* ASSIGNMENT: Below are entries; repeat exactly, and nothing else, the lines from the one holding "right shoulder: (171, 253)" through the one holding "left wrist: (188, 77)", inclusive. Leave the pictures out.

**** RECORDS SHOWN

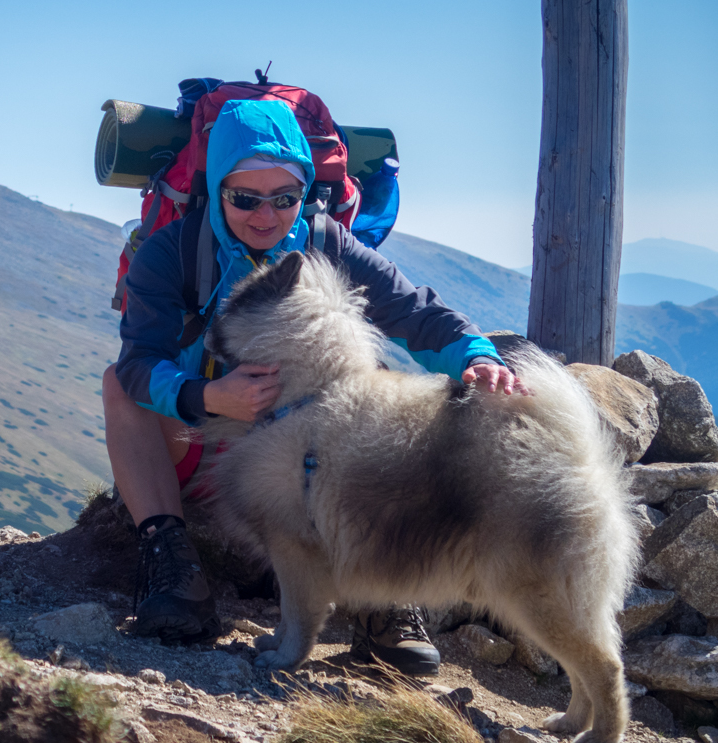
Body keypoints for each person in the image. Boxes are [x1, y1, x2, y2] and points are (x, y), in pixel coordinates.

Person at [101, 99, 527, 676]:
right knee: (119, 391)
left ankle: (380, 602)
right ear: (216, 190)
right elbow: (137, 363)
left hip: (301, 454)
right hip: (200, 430)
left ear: (305, 194)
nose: (265, 215)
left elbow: (414, 312)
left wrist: (477, 358)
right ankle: (171, 563)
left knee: (372, 388)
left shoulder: (327, 245)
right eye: (245, 198)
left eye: (285, 198)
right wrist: (207, 397)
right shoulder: (171, 253)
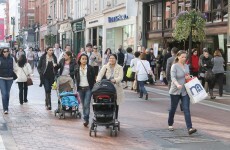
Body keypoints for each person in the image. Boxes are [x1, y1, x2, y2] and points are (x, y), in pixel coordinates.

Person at [168, 50, 197, 135]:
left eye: (185, 57)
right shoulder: (174, 66)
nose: (184, 59)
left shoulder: (187, 66)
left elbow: (187, 76)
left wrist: (188, 77)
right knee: (173, 109)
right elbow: (173, 78)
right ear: (178, 57)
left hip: (185, 91)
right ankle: (170, 124)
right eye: (182, 57)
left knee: (186, 109)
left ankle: (190, 128)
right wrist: (177, 84)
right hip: (175, 91)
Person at [96, 54, 124, 120]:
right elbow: (100, 74)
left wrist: (115, 80)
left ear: (116, 59)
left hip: (116, 87)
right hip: (107, 87)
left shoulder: (120, 67)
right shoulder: (105, 66)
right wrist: (98, 80)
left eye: (113, 58)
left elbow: (121, 77)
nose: (111, 59)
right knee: (106, 102)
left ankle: (115, 118)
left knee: (116, 103)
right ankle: (107, 117)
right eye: (110, 58)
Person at [75, 54, 95, 127]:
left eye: (85, 59)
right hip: (80, 88)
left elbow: (93, 78)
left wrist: (92, 87)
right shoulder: (77, 68)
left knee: (87, 104)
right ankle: (85, 118)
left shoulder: (90, 68)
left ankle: (86, 119)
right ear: (80, 60)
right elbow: (76, 78)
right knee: (83, 104)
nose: (84, 60)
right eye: (83, 59)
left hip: (88, 88)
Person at [0, 48, 17, 114]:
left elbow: (15, 68)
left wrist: (15, 73)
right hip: (1, 78)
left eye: (7, 51)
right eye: (4, 52)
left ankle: (6, 106)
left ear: (9, 52)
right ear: (2, 52)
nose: (6, 53)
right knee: (4, 94)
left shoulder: (12, 59)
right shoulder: (0, 59)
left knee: (7, 94)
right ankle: (5, 109)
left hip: (10, 79)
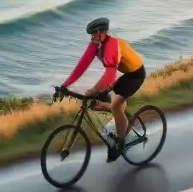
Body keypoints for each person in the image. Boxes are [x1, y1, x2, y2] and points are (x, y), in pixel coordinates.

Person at [58, 17, 146, 162]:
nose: (92, 37)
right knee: (97, 102)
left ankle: (120, 142)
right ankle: (117, 115)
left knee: (116, 105)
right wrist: (65, 85)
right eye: (91, 34)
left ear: (102, 32)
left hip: (135, 75)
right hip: (125, 74)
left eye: (94, 34)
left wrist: (93, 90)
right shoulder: (95, 45)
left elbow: (110, 76)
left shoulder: (112, 45)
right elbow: (82, 66)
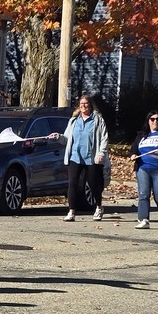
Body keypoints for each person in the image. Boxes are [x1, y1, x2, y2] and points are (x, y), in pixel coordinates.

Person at [60, 94, 109, 222]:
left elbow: (104, 138)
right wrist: (57, 137)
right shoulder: (74, 121)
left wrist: (101, 154)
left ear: (90, 105)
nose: (83, 106)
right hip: (75, 157)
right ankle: (71, 211)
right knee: (72, 184)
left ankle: (98, 207)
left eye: (86, 104)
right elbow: (66, 138)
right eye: (81, 104)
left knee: (93, 185)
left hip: (91, 158)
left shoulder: (97, 120)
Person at [129, 110, 158, 229]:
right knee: (143, 194)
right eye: (152, 119)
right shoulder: (142, 136)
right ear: (148, 121)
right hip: (143, 168)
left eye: (157, 119)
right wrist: (133, 155)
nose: (155, 122)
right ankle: (144, 219)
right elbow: (133, 150)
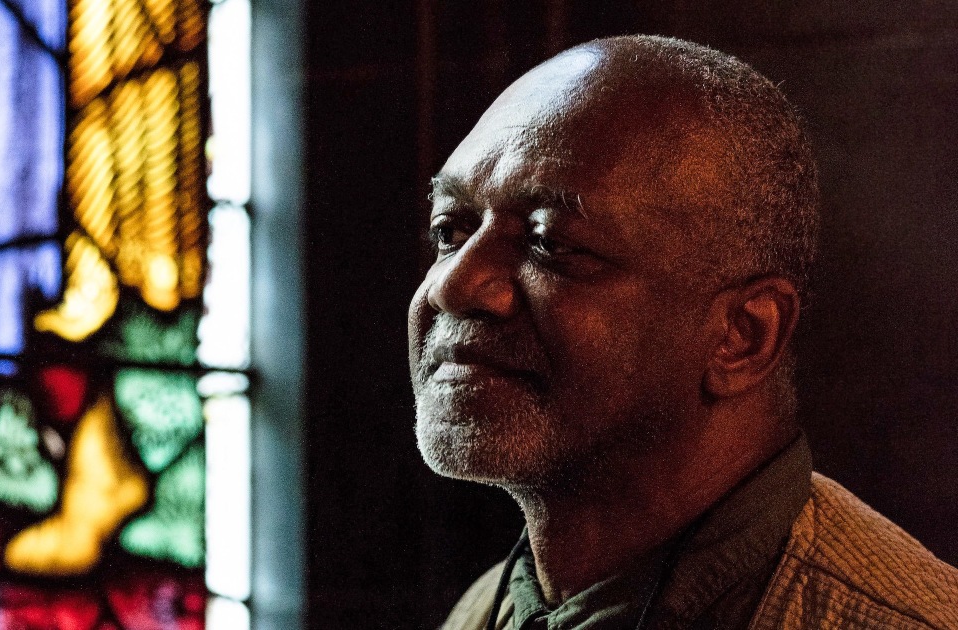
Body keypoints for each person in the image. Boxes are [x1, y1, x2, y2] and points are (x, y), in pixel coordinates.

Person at [409, 34, 958, 630]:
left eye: (551, 243)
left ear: (743, 336)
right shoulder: (491, 607)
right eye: (449, 231)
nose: (451, 286)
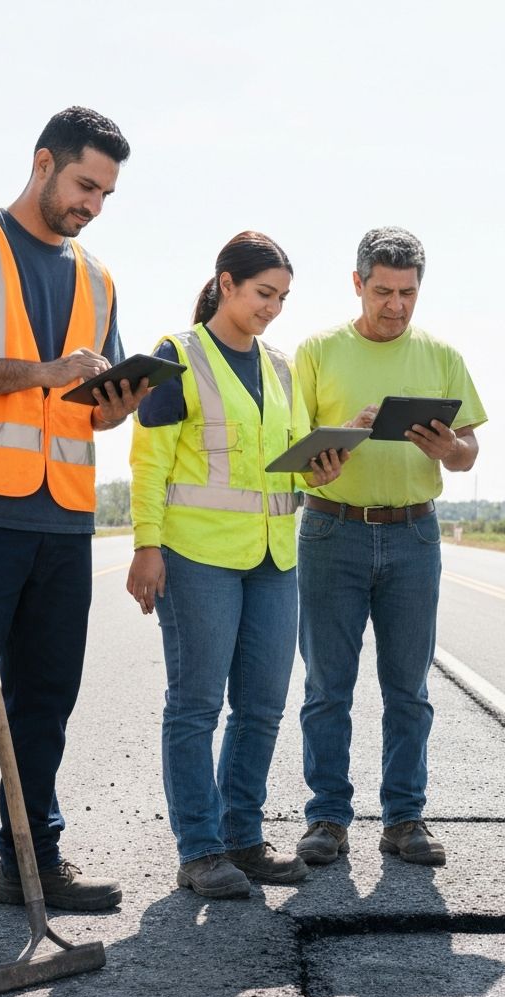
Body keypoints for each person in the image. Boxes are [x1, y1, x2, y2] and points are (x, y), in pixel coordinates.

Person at [0, 107, 141, 951]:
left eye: (107, 193)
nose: (93, 204)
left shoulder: (98, 278)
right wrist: (45, 373)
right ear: (43, 162)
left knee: (46, 700)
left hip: (63, 516)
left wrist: (116, 404)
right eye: (86, 184)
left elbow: (90, 414)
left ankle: (31, 861)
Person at [127, 232, 346, 899]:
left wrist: (324, 465)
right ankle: (199, 850)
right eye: (262, 294)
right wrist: (146, 544)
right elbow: (151, 459)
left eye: (282, 297)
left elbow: (283, 463)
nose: (273, 308)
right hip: (198, 557)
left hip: (276, 556)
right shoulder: (177, 356)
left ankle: (242, 837)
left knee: (262, 707)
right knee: (195, 706)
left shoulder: (282, 367)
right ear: (226, 283)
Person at [293, 227, 486, 868]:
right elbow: (293, 447)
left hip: (412, 534)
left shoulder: (442, 355)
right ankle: (327, 817)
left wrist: (448, 448)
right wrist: (340, 435)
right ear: (357, 284)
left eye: (407, 293)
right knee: (328, 687)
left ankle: (405, 818)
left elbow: (467, 454)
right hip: (330, 530)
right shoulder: (316, 351)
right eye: (383, 291)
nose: (396, 305)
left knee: (409, 688)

********

* ANSWER FOR THE TASK:
right shoulder: (171, 253)
Body keypoints for each person in the image. Boxes are [x1, y1, x2, y2] and points are (x, y), in pixel coordinates.

Person at [168, 50, 197, 135]:
left eye: (185, 57)
right shoulder: (174, 66)
nose: (184, 59)
left shoulder: (187, 66)
left elbow: (187, 76)
left wrist: (188, 77)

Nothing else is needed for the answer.